Unlike my last retreat, where I had no clue what to expect, I had a lot of expectations around this one. I expected to enhance my yoga practice. I did get into Crow pose, but beyond that, I'm not sure I advanced. I expected to have deep and meaningful conversations with my fellow yogis and yoginis. Except for my close friend and travel companion that didn’t happen.  It's hard to create intimacy among strangers. I expected to go deep, but I found I couldn't get there with the schedule, and the people and the chitchat and the expectations of others weighed heavily on me, despite my best efforts to ignore them. Tough to ignore the energy of so many interconnected people.
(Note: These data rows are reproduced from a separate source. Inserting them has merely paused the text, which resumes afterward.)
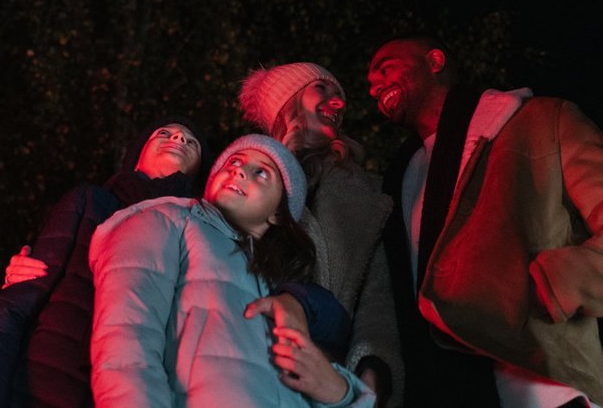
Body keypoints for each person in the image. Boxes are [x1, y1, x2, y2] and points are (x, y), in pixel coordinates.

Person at [367, 34, 603, 407]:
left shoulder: (541, 119)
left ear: (434, 61)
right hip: (436, 386)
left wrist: (563, 279)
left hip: (540, 377)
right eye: (370, 84)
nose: (375, 86)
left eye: (385, 68)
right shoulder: (399, 176)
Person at [89, 134, 375, 407]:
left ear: (278, 212)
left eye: (261, 173)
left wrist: (340, 392)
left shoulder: (274, 284)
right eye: (232, 163)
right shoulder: (165, 219)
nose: (239, 172)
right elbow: (127, 345)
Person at [0, 116, 210, 407]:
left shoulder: (202, 240)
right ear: (136, 158)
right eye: (165, 133)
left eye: (192, 142)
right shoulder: (92, 203)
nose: (178, 139)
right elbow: (14, 308)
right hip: (35, 387)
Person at [239, 62, 403, 407]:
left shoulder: (369, 197)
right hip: (243, 363)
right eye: (322, 89)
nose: (340, 104)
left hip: (329, 378)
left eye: (341, 97)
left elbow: (377, 300)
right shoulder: (238, 174)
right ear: (289, 104)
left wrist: (373, 369)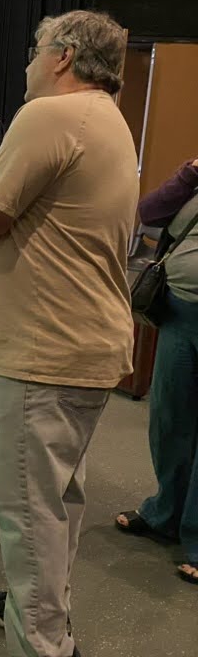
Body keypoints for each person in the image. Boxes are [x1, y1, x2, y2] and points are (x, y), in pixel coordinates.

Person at [0, 10, 138, 657]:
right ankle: (40, 614)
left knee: (30, 516)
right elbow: (31, 203)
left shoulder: (50, 116)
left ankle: (43, 644)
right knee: (59, 504)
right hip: (84, 347)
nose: (27, 63)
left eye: (37, 50)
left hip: (45, 352)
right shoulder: (103, 119)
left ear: (64, 55)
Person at [115, 157, 198, 585]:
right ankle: (165, 513)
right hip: (181, 312)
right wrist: (190, 173)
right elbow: (150, 213)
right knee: (169, 420)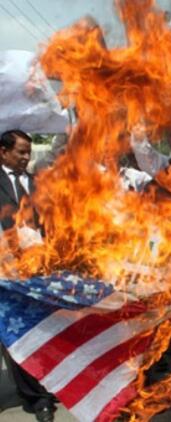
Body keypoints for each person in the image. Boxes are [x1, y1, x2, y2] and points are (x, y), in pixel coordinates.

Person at [0, 130, 56, 422]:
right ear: (3, 151)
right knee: (16, 334)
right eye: (21, 152)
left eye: (28, 152)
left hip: (40, 270)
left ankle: (47, 386)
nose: (26, 158)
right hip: (6, 272)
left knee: (43, 329)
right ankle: (37, 398)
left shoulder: (36, 183)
Perhaps if I were more enlightened, it would have worked better. But I'm just not there yet. I had expectations about directed conversations, about leadership and about the activities that were based wholly on my imagination. Apparently, my imagination, about which I sometimes despair, is working just fine. The trouble was my inability to find truth in any of my fantasies in Costa Rica.

None of this is to say that there weren't moments of happiness, joy and freedom. There were. There were moments of ‘ground-ed-ness’ in the sands of the beach and the waves of the ocean surrounding me. There were moments of authentic connection with people I'd never met or didn't know well, which was nurturing. And there was the inspiration of great natural beauty that always uplifts me. I just wish I could have strung a few more of those moments together, into say a whole day or even a week.

Then I had a weekend alone in Houston to contemplate all of my great expectations and my great disappointments thanks to an unexpected blizzard. All in all, life is good and my memory is intact, unlike poor Charley. And I had a weekend to myself to read, write and do yoga. Sounds like a great retreat to me. Namaste.